▸ AIM
Print each of the rows below word for word, keeping every line in its original order.

## Start

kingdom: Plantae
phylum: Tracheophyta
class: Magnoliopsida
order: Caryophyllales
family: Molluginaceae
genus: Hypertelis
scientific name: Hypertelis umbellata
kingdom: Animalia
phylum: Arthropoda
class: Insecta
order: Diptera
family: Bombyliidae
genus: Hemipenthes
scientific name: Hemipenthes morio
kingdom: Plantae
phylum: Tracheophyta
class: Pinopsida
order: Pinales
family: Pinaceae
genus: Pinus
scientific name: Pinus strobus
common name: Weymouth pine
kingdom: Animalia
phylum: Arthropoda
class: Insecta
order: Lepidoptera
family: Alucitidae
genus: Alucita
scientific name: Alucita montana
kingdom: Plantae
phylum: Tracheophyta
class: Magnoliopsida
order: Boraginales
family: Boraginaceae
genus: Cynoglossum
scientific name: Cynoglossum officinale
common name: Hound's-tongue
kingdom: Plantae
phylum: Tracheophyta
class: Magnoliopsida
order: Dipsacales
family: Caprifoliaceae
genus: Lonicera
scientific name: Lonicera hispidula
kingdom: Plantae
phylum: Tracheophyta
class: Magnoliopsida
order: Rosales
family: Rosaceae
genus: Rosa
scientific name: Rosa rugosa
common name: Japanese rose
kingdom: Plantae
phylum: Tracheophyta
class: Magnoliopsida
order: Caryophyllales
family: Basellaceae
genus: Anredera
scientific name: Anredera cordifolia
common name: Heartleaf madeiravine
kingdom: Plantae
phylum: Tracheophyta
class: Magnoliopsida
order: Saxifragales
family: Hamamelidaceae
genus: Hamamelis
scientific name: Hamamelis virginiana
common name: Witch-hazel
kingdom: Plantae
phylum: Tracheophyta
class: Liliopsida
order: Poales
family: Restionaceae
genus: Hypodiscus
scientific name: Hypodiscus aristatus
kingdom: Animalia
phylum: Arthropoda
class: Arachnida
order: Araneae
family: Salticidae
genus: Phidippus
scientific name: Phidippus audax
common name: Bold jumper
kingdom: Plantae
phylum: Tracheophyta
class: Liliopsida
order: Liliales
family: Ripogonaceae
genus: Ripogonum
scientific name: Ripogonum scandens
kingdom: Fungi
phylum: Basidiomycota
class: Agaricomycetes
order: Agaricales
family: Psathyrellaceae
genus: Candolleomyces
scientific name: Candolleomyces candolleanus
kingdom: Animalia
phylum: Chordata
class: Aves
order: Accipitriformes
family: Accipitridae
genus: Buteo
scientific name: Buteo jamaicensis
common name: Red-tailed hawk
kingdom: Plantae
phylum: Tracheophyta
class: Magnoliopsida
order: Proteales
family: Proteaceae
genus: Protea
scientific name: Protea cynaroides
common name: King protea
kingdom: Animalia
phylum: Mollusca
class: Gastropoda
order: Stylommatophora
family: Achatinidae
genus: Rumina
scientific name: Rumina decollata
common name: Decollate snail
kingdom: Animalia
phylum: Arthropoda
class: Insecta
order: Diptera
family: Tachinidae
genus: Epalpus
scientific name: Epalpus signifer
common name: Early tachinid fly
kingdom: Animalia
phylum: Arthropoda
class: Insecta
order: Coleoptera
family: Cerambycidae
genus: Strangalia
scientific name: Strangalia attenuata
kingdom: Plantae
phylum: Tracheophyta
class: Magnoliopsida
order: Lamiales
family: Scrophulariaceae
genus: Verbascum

## End

▸ RESPONSE
kingdom: Plantae
phylum: Tracheophyta
class: Magnoliopsida
order: Caryophyllales
family: Molluginaceae
genus: Hypertelis
scientific name: Hypertelis umbellata
kingdom: Animalia
phylum: Arthropoda
class: Insecta
order: Diptera
family: Bombyliidae
genus: Hemipenthes
scientific name: Hemipenthes morio
kingdom: Plantae
phylum: Tracheophyta
class: Pinopsida
order: Pinales
family: Pinaceae
genus: Pinus
scientific name: Pinus strobus
common name: Weymouth pine
kingdom: Animalia
phylum: Arthropoda
class: Insecta
order: Lepidoptera
family: Alucitidae
genus: Alucita
scientific name: Alucita montana
kingdom: Plantae
phylum: Tracheophyta
class: Magnoliopsida
order: Boraginales
family: Boraginaceae
genus: Cynoglossum
scientific name: Cynoglossum officinale
common name: Hound's-tongue
kingdom: Plantae
phylum: Tracheophyta
class: Magnoliopsida
order: Dipsacales
family: Caprifoliaceae
genus: Lonicera
scientific name: Lonicera hispidula
kingdom: Plantae
phylum: Tracheophyta
class: Magnoliopsida
order: Rosales
family: Rosaceae
genus: Rosa
scientific name: Rosa rugosa
common name: Japanese rose
kingdom: Plantae
phylum: Tracheophyta
class: Magnoliopsida
order: Caryophyllales
family: Basellaceae
genus: Anredera
scientific name: Anredera cordifolia
common name: Heartleaf madeiravine
kingdom: Plantae
phylum: Tracheophyta
class: Magnoliopsida
order: Saxifragales
family: Hamamelidaceae
genus: Hamamelis
scientific name: Hamamelis virginiana
common name: Witch-hazel
kingdom: Plantae
phylum: Tracheophyta
class: Liliopsida
order: Poales
family: Restionaceae
genus: Hypodiscus
scientific name: Hypodiscus aristatus
kingdom: Animalia
phylum: Arthropoda
class: Arachnida
order: Araneae
family: Salticidae
genus: Phidippus
scientific name: Phidippus audax
common name: Bold jumper
kingdom: Plantae
phylum: Tracheophyta
class: Liliopsida
order: Liliales
family: Ripogonaceae
genus: Ripogonum
scientific name: Ripogonum scandens
kingdom: Fungi
phylum: Basidiomycota
class: Agaricomycetes
order: Agaricales
family: Psathyrellaceae
genus: Candolleomyces
scientific name: Candolleomyces candolleanus
kingdom: Animalia
phylum: Chordata
class: Aves
order: Accipitriformes
family: Accipitridae
genus: Buteo
scientific name: Buteo jamaicensis
common name: Red-tailed hawk
kingdom: Plantae
phylum: Tracheophyta
class: Magnoliopsida
order: Proteales
family: Proteaceae
genus: Protea
scientific name: Protea cynaroides
common name: King protea
kingdom: Animalia
phylum: Mollusca
class: Gastropoda
order: Stylommatophora
family: Achatinidae
genus: Rumina
scientific name: Rumina decollata
common name: Decollate snail
kingdom: Animalia
phylum: Arthropoda
class: Insecta
order: Diptera
family: Tachinidae
genus: Epalpus
scientific name: Epalpus signifer
common name: Early tachinid fly
kingdom: Animalia
phylum: Arthropoda
class: Insecta
order: Coleoptera
family: Cerambycidae
genus: Strangalia
scientific name: Strangalia attenuata
kingdom: Plantae
phylum: Tracheophyta
class: Magnoliopsida
order: Lamiales
family: Scrophulariaceae
genus: Verbascum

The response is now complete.